* START *

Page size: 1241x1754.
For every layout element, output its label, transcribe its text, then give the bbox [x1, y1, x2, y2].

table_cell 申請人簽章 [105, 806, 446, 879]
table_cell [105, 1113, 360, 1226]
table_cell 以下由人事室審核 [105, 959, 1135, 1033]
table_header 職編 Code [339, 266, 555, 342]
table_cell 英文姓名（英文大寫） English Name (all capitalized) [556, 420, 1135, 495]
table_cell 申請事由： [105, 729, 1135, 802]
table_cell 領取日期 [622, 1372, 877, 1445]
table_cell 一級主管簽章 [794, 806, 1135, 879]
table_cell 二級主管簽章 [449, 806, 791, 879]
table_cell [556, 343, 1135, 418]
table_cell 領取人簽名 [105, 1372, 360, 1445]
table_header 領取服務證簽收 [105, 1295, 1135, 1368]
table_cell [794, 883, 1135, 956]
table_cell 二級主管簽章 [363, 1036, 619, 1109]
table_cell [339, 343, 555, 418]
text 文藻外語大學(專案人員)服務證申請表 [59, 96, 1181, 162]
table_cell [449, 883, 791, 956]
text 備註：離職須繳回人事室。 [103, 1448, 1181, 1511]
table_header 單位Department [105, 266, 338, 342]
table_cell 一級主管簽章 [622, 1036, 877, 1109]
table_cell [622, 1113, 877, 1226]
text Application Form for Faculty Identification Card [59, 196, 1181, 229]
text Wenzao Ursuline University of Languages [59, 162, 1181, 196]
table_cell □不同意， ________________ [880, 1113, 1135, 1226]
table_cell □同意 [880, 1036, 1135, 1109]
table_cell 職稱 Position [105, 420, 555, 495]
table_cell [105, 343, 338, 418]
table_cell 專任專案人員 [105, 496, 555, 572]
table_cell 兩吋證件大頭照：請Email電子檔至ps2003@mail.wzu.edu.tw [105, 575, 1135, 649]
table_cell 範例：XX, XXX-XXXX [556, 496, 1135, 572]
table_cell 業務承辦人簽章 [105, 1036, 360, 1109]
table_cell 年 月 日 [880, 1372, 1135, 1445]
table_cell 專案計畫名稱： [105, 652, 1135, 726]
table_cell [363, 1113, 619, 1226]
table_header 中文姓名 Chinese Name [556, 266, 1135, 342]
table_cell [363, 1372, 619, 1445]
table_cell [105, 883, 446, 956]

* END *

## [Work required]
Reproduce every line of the listing above without changing a character.

## [Answer in full]
Page size: 1241x1754.
For every layout element, output its label, transcribe its text, then give the bbox [x1, y1, x2, y2].

table_cell 申請人簽章 [105, 806, 446, 879]
table_cell [105, 1113, 360, 1226]
table_cell 以下由人事室審核 [105, 959, 1135, 1033]
table_header 職編 Code [339, 266, 555, 342]
table_cell 英文姓名（英文大寫） English Name (all capitalized) [556, 420, 1135, 495]
table_cell 申請事由： [105, 729, 1135, 802]
table_cell 領取日期 [622, 1372, 877, 1445]
table_cell 一級主管簽章 [794, 806, 1135, 879]
table_cell 二級主管簽章 [449, 806, 791, 879]
table_cell [556, 343, 1135, 418]
table_cell 領取人簽名 [105, 1372, 360, 1445]
table_header 領取服務證簽收 [105, 1295, 1135, 1368]
table_cell [794, 883, 1135, 956]
table_cell 二級主管簽章 [363, 1036, 619, 1109]
table_cell [339, 343, 555, 418]
text 文藻外語大學(專案人員)服務證申請表 [59, 96, 1181, 162]
table_cell [449, 883, 791, 956]
text 備註：離職須繳回人事室。 [103, 1448, 1181, 1511]
table_header 單位Department [105, 266, 338, 342]
table_cell 一級主管簽章 [622, 1036, 877, 1109]
table_cell [622, 1113, 877, 1226]
text Application Form for Faculty Identification Card [59, 196, 1181, 229]
text Wenzao Ursuline University of Languages [59, 162, 1181, 196]
table_cell □不同意， ________________ [880, 1113, 1135, 1226]
table_cell □同意 [880, 1036, 1135, 1109]
table_cell 職稱 Position [105, 420, 555, 495]
table_cell [105, 343, 338, 418]
table_cell 專任專案人員 [105, 496, 555, 572]
table_cell 兩吋證件大頭照：請Email電子檔至ps2003@mail.wzu.edu.tw [105, 575, 1135, 649]
table_cell 範例：XX, XXX-XXXX [556, 496, 1135, 572]
table_cell 業務承辦人簽章 [105, 1036, 360, 1109]
table_cell 年 月 日 [880, 1372, 1135, 1445]
table_cell 專案計畫名稱： [105, 652, 1135, 726]
table_cell [363, 1113, 619, 1226]
table_header 中文姓名 Chinese Name [556, 266, 1135, 342]
table_cell [363, 1372, 619, 1445]
table_cell [105, 883, 446, 956]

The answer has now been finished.